LISTED ENTRIES:
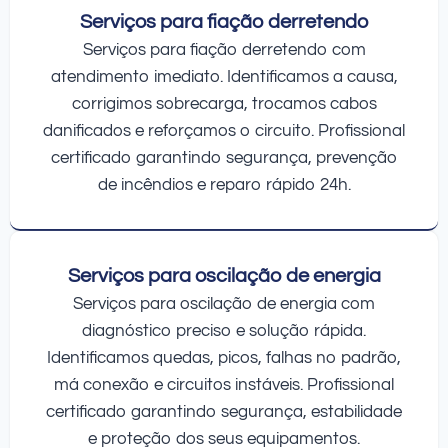
Serviços para fiação derretendo
Serviços para fiação derretendo com
atendimento imediato. Identificamos a causa,
corrigimos sobrecarga, trocamos cabos
danificados e reforçamos o circuito. Profissional
certificado garantindo segurança, prevenção
de incêndios e reparo rápido 24h.
Serviços para oscilação de energia
Serviços para oscilação de energia com
diagnóstico preciso e solução rápida.
Identificamos quedas, picos, falhas no padrão,
má conexão e circuitos instáveis. Profissional
certificado garantindo segurança, estabilidade
e proteção dos seus equipamentos.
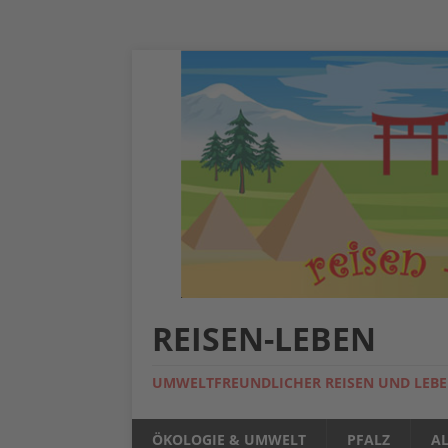
REISEN-LEBEN
UMWELTFREUNDLICHER REISEN UND LEB
ÖKOLOGIE & UMWELT
PFALZ
A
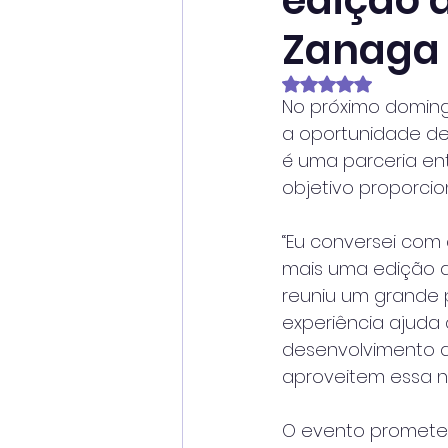
edição 
Zanaga
Avaliado com NaN
No próximo domingo
a oportunidade de 
é uma parceria ent
objetivo proporcio
“Eu conversei com 
mais uma edição d
reuniu um grande p
experiência ajuda 
desenvolvimento 
aproveitem essa no
O evento promete 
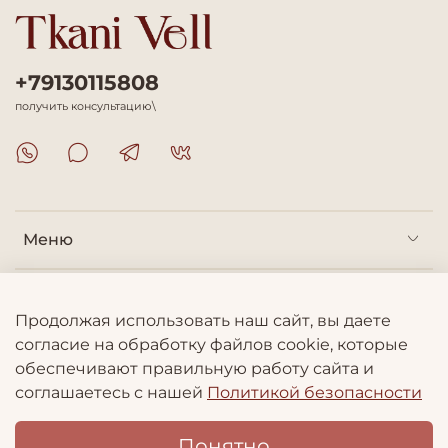
+79130115808
получить консультацию\
Меню
Покупателям
Продолжая использовать наш сайт, вы даете
согласие на обработку файлов cookie, которые
Информация
обеспечивают правильную работу сайта и
соглашаетесь с нашей
Политикой безопасности
Понятно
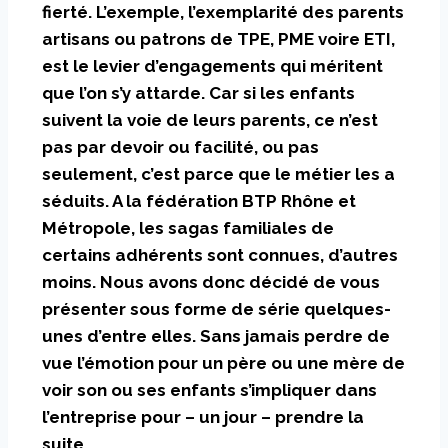
fierté. L’exemple, l’exemplarité des parents
artisans ou patrons de TPE, PME voire ETI,
est le levier d’engagements qui méritent
que l’on s’y attarde. Car si les enfants
suivent la voie de leurs parents, ce n’est
pas par devoir ou facilité, ou pas
seulement, c’est parce que le métier les a
séduits. A la fédération BTP Rhône et
Métropole, les sagas familiales de
certains adhérents sont connues, d’autres
moins. Nous avons donc décidé de vous
présenter sous forme de série quelques-
unes d’entre elles. Sans jamais perdre de
vue l’émotion pour un père ou une mère de
voir son ou ses enfants s’impliquer dans
l’entreprise pour – un jour – prendre la
suite.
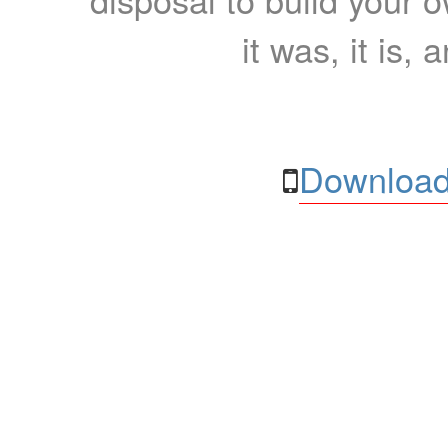
it was, it is, 
Download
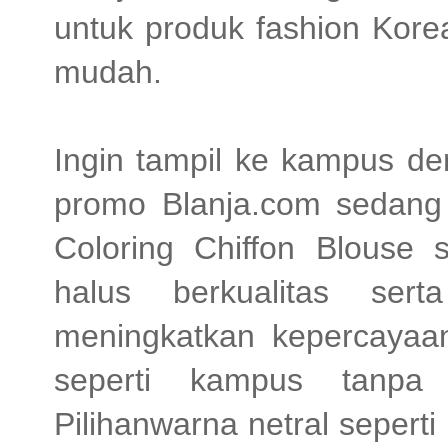
untuk produk fashion Kore
mudah.
Ingin tampil ke kampus d
promo Blanja.com sedang
Coloring Chiffon Blouse 
halus berkualitas se
meningkatkan kepercayaan
seperti kampus tanpa
Pilihanwarna netral sepert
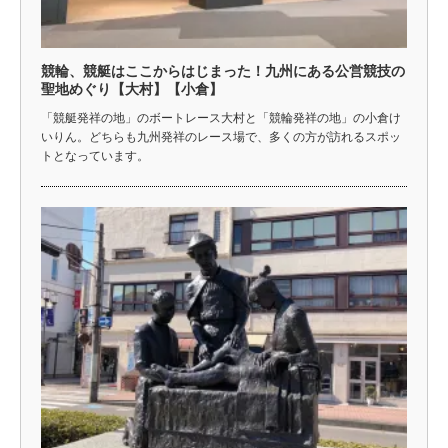
競輪、競艇はここからはじまった！九州にある公営競技の
聖地めぐり【大村】【小倉】
「競艇発祥の地」のボートレース大村と「競輪発祥の地」の小倉け
いりん。どちらも九州発祥のレース場で、多くの方が訪れるスポッ
トとなっています。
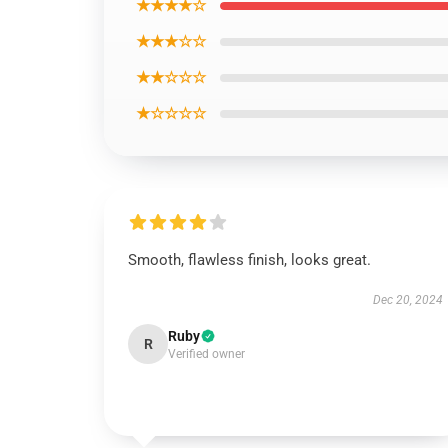
★★★★☆
★★★☆☆
★★☆☆☆
★☆☆☆☆
Smooth, flawless finish, looks great.
Dec 20, 2024
Ruby
R
Verified owner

EXERCISE BRIEF:
Render every line of text in the material above as a JSON list of strings, one string per line, with blank lines left out. Leave the pictures out of the answer.

RESPONSE TO THIS EXERCISE:
[
  "Serviços para fiação derretendo",
  "Serviços para fiação derretendo com",
  "atendimento imediato. Identificamos a causa,",
  "corrigimos sobrecarga, trocamos cabos",
  "danificados e reforçamos o circuito. Profissional",
  "certificado garantindo segurança, prevenção",
  "de incêndios e reparo rápido 24h.",
  "Serviços para oscilação de energia",
  "Serviços para oscilação de energia com",
  "diagnóstico preciso e solução rápida.",
  "Identificamos quedas, picos, falhas no padrão,",
  "má conexão e circuitos instáveis. Profissional",
  "certificado garantindo segurança, estabilidade",
  "e proteção dos seus equipamentos.",
  "REISEN-LEBEN",
  "UMWELTFREUNDLICHER REISEN UND LEB",
  "ÖKOLOGIE & UMWELT",
  "PFALZ",
  "A",
  "edição ",
  "Zanaga",
  "Avaliado com NaN",
  "No próximo domingo",
  "a oportunidade de ",
  "é uma parceria ent",
  "objetivo proporcio",
  "“Eu conversei com ",
  "mais uma edição d",
  "reuniu um grande p",
  "experiência ajuda ",
  "desenvolvimento ",
  "aproveitem essa no",
  "O evento promete ",
  "+79130115808",
  "получить консультацию\\",
  "Меню",
  "Покупателям",
  "Продолжая использовать наш сайт, вы даете",
  "согласие на обработку файлов cookie, которые",
  "Информация",
  "обеспечивают правильную работу сайта и",
  "соглашаетесь с нашей",
  "Политикой безопасности",
  "Понятно",
  "fierté. L’exemple, l’exemplarité des parents",
  "artisans ou patrons de TPE, PME voire ETI,",
  "est le levier d’engagements qui méritent",
  "que l’on s’y attarde. Car si les enfants",
  "suivent la voie de leurs parents, ce n’est",
  "pas par devoir ou facilité, ou pas",
  "seulement, c’est parce que le métier les a",
  "séduits. A la fédération BTP Rhône et",
  "Métropole, les sagas familiales de",
  "certains adhérents sont connues, d’autres",
  "moins. Nous avons donc décidé de vous",
  "présenter sous forme de série quelques-",
  "unes d’entre elles. Sans jamais perdre de",
  "vue l’émotion pour un père ou une mère de",
  "voir son ou ses enfants s’impliquer dans",
  "l’entreprise pour – un jour – prendre la",
  "suite.",
  "it was, it is, ",
  "Download",
  "untuk produk fashion Kore",
  "mudah.",
  "Ingin tampil ke kampus d",
  "promo Blanja.com sedang",
  "Coloring Chiffon Blouse ",
  "halus berkualitas se",
  "meningkatkan kepercayaan",
  "seperti kampus tanpa",
  "Pilihanwarna netral sepert",
  "競輪、競艇はここからはじまった！九州にある公営競技の",
  "聖地めぐり【大村】【小倉】",
  "「競艇発祥の地」のボートレース大村と「競輪発祥の地」の小倉け",
  "いりん。どちらも九州発祥のレース場で、多くの方が訪れるスポッ",
  "トとなっています。",
  "★★★★☆",
  "★★★☆☆",
  "★★☆☆☆",
  "★☆☆☆☆",
  "Smooth, flawless finish, looks great.",
  "Dec 20, 2024",
  "Ruby",
  "R",
  "Verified owner"
]